We tried all the methods discussed in this chapter for the 4 datasets. In this section, we will look at the best results achieved for each dataset.

Certain feature selection methods are computationally expensive, whereas some others are computationally prohibitive. Backward and step feature selection methods in sequential feature selection are of computationally prohibitive type. We tried executing these methods in an intel i7, 64GB RAM machine. For linear and Xgboost models, many times its execution wasn't completed even after 48 hours. At this point, we stopped the Jupyter notebook cell and moved on to the next method. This criterion was applied to all methods where it took more than 48 hours, it was stopped.

6.5.1 Hotel Total Room Booking

We tried different models and feature selection methods. Of all the methods, Xgboost regression, when used with the filter method, gave the best performance. For cross-validation test, and validation data, the RMSE was observed to be 13.9. RMSE for the external test data was identified as 5.9. The detailed results for each cross-validation can be seen in figure 6.5.1.

Figure 6.5.1 performance of Xgboost tree model with filter method for feature selection on cross-validation test, validation, and external test data for hotel total room booking prediction

The results came as an improvement upon the results reported in chapter 5. It still has a few areas for improvement. Firstly, the difference in results between the two test data sets is quite high. Also, among different cross-validations, the results are not consistent and fluctuate drastically. This can be seen by comparing the first vs third cross-validation results for external test data. Secondly, the results despite being better than what was reported in chapter 5, still fall short and RMSE are quite high. We will need to try other feature selection methods to see if the results are any different.

6.5.2 Hotel Booking Cancellation

We tried different models and feature selection methods. Of all the methods, the Xgboost classifier, when used with the filter method, gave the best performance. For the cross-validation test, and the validation data precision was recorded at 0.835, and 0.877 for external test data. The detailed results for each cross-validation can be seen in figure 6.5.2.

Figure 6.5.2 performance of Xgboost tree model with filter method for feature selection on cross-validation test, validation, and external test data for hotel booking cancellation prediction

The previous results achieved in chapter 5 were better than the results obtained through the filter method. However, recall improved to a slight extent, in comparison to previous results. Even then, we still need to improve on both the precision and recall for both datasets. Also, we need to bring the performance of both datasets to a similar level. Finally, the results in the 1st cross-validation is poor than the rest of the cross-validations. All these points suggest us to try other methods of feature selection to find a better solution.

6.5.3 Car Sales

We tried different models and feature selection methods. Lightgbm regression, when used with the filter method, gave the best performance of all the methods. For cross-validation test, and validation data RMSE was observed to be 398263, and 230356 for external test data. The detailed results for each cross-validation can be seen in figure 6.5.3.

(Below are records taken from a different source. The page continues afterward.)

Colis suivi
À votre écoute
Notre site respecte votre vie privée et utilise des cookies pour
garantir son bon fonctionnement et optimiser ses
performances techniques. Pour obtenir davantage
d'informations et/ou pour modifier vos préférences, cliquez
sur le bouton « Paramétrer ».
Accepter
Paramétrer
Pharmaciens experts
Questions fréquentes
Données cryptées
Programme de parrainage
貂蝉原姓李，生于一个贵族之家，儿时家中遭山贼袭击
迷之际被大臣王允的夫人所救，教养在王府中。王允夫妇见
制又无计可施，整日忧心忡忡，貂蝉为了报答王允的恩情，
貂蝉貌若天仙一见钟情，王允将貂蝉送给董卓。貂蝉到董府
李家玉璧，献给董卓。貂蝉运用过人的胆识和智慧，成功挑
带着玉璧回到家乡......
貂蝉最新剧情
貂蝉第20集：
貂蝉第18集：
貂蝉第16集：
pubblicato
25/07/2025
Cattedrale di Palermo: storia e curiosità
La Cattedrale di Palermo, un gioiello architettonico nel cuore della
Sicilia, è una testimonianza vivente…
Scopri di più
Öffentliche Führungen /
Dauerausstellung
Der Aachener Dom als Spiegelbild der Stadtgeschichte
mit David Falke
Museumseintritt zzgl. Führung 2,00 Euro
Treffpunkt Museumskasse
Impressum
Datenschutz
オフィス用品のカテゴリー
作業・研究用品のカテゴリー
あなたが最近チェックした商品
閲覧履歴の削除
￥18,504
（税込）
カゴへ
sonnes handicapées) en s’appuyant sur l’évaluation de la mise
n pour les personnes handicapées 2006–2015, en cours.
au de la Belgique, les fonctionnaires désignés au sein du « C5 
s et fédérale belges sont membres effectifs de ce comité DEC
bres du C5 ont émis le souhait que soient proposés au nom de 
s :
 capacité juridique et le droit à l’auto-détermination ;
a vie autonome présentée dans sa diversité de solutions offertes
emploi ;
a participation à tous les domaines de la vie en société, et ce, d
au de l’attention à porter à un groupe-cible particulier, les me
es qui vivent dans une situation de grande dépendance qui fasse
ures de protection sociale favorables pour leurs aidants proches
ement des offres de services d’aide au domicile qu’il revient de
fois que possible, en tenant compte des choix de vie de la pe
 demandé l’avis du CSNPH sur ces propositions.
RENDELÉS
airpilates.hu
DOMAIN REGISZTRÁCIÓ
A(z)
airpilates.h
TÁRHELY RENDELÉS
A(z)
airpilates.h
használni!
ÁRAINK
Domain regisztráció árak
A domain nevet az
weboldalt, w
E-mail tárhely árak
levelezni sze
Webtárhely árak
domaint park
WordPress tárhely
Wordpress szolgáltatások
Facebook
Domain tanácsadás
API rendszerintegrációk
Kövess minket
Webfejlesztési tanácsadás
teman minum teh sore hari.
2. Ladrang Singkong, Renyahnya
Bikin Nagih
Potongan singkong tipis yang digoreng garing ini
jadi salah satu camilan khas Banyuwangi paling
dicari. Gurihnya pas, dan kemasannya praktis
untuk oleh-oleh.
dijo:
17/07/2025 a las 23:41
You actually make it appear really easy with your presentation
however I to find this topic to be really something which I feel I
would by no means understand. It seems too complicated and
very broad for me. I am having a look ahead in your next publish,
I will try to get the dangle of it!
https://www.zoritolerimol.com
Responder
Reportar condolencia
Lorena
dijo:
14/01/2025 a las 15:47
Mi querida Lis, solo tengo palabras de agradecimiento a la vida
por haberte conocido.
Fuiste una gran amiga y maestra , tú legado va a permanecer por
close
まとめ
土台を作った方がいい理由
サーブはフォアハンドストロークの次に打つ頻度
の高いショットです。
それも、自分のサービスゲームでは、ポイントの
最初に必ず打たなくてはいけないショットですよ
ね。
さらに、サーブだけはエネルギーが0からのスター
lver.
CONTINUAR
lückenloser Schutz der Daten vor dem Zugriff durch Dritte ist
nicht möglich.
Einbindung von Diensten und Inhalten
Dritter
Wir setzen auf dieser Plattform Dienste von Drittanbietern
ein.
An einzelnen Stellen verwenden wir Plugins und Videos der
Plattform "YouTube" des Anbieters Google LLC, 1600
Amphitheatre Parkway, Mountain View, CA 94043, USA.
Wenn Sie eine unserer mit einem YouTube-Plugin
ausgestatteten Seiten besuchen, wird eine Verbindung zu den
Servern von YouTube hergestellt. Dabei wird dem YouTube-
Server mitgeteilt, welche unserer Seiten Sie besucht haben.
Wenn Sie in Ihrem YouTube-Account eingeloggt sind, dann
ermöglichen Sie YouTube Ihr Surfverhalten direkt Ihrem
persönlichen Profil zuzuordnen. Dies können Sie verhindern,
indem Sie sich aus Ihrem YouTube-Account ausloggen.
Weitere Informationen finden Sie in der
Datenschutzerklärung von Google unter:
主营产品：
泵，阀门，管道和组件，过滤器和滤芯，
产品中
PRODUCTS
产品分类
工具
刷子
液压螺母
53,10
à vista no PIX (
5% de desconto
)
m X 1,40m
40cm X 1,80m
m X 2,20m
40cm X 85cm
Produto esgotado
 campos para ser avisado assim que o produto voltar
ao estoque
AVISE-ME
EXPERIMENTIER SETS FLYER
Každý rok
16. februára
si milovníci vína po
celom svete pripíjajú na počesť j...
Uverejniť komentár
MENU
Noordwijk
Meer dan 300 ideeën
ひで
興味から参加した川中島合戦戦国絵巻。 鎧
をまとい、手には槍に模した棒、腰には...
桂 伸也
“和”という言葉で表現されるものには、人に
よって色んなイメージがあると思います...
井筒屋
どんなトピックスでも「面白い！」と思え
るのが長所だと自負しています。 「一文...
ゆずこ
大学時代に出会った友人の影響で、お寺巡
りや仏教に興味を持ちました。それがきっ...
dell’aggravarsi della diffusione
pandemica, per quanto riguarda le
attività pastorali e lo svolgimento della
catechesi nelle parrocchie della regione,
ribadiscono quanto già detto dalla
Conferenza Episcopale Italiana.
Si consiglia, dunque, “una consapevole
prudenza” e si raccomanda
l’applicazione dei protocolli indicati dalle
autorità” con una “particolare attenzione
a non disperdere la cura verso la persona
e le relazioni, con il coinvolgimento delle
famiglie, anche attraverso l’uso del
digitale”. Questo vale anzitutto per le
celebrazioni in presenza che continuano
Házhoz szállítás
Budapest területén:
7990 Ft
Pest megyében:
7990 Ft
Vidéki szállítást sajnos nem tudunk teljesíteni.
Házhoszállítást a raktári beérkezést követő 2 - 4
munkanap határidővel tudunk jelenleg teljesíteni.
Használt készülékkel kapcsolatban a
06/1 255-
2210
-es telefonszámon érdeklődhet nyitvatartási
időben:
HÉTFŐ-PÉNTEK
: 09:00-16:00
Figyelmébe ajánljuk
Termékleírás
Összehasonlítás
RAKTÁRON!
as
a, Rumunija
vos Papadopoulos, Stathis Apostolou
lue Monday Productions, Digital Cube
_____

Figure 6.5.3 performance of Lightgbm tree model with filter method for feature selection on cross-validation test, validation, and external test data for used car price prediction.

The results obtained through the filter method are marginally better than the previous results presented in chapter 5. Even then, it suffers from the same issues we saw in chapter 5. Results across different test datasets are inconsistent. Results across different cross-validations are not consistent. If we had to use this model, we cannot say with confidence that it will generalize well on new unseen data, to the extent it does for the test, validation, and external test data. Also, the RMSE values for car prices are very high to be considered acceptable.

As the results presented for car prices are not acceptable enough to be used as a model, we will try other methods of feature selection in subsequent chapters.

6.5.4 Coupon Recommendation

We tried different models and feature selection methods. Of all the methods, the Xgboost classifier, when used with the filter method, gave the best performance. For the cross-validation test, validation data precision was recorded at 0.708, and 0.755 for external test data. Although recall worsened than previous results to a small extent. The detailed results for each cross-validation for precision can be seen in figure 6.5.4 below.

Figure 6.5.4 performance of Xgboost tree model with filter method for feature selection on cross-validation test, validation, and external test data for coupon recommendation dataset.

This model, like its predecessor model discussed in chapter 5 suffers from the same issues. The precision and recall are not good enough and the results in external test data are not consistent with cross-validations test and validation data. We will try other methods of feature selection in the next chapters to see if any improvement is possible.